Right, that time of year is upon us. Time to polish of the old trowel and get digging. Time to create life! When Laurel and I moved into our house the garden was a forest of weeds, rubble and general detritus. It took me ages to sort out. Every time I dug the garden over and removed the weeds they would grow back and I’d have to do it all over again. It was infuriating and endlessly boring but, finally, with the garden as ready as it would ever be, I bit the bullet and ordered turf, topsoil and fertilizer off the internet and waited for delivery.

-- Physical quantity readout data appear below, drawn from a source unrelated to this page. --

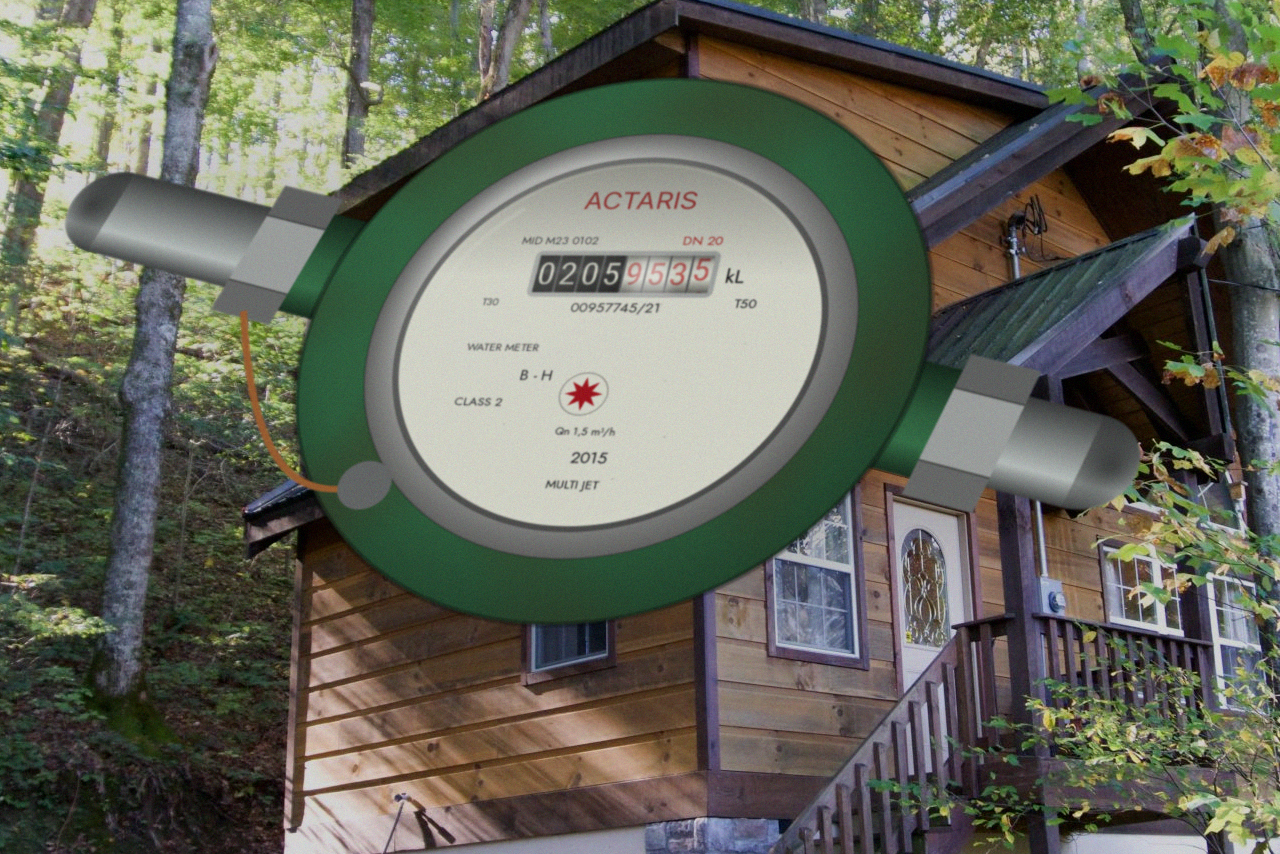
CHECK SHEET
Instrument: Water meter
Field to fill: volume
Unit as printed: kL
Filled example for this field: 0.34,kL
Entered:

Unfortunately I forgot which day it was all arriving and accidentally went out the night before on an epic, friend’s birthday mash-up. My lawn arrived at 8am in a gigantic lorry and I was awakened by a gruff, rotund weeble violating my doorbell. He made a couple of indistinguishable noises and gestured to two huge pallets of turf and soil which he had parked in the middle of the road. My groggy mind was still trying to grasp what was happening when he thrust a sheet of paper into my hands, barked twice and drove off into the distance. I can’t remember exactly what happened next but I think I wept.

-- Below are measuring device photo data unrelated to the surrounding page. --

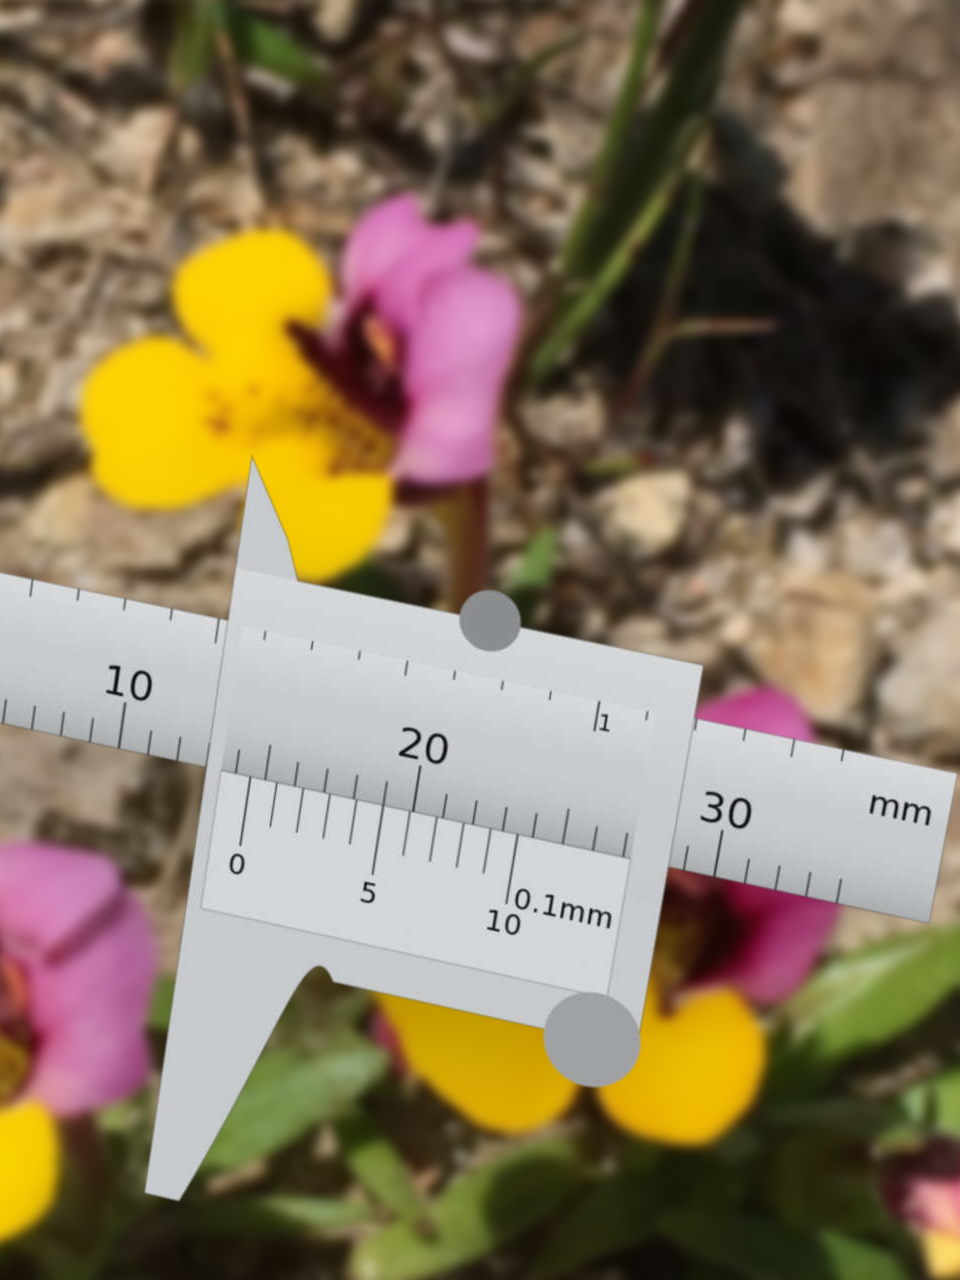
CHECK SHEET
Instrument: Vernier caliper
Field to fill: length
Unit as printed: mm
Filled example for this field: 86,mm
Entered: 14.5,mm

That was two years ago and now, after all that hardship, disaster has struck. I have managed to seriously damage my lawn. I let it grow so long that it started to die and then left it that way over winter. Needless to say it requires a good deal of care now if I’m to pull off a miraculous resurrection. I am not, though, the main protagonist in the calculated murder of my lawn – I am merely an accomplice. The guilty party, M’lud, is Mr Flymo Mow n Vac.
The term ‘Lawnmower’ indicates that you have a tool with the ability to cut, scythe, shear or trim an area of grass. Not so with a Mow n Vac. It has the ability to do nothing. Does Mow n Vac mean it will be as easy as hoovering the lawn? Again, no. It neither rolls nor hovers so is impossible to push and if you leave it in one spot too long it bores a spiral into the ground. It would be more productive had I crawled around and nibbled at the grass with my teeth. It cost around £50. I would have been better off spending the money on roller blades or a vaulting pole or something else with which I lack the ability to use.
With all this in mind, I have launched ‘Operation Brockley Market Garden’, a nod to the keen and inspiring growers at my local food market and a cheap pun on a military mission in 1944. It focusses on bringing life to the garden in time for summer and supplying homegrown produce for my cooking. I have been treating my lawn and nurturing it back to life. I’ve sowed (sown?) beetroot, peas, broad beans and onions. I have even planted 3 raspberry canes, a gooseberry bush and an apple tree! I’m feeling positive about the garden’s chances this year and, with a new mower, reckon I can have a lovely sunbathing spot which is perfect for barbecues and growing my own ingredients for future blog posts.
I’ll keep you posted.
(Good gardener? Any tips? Please tell me. Please.)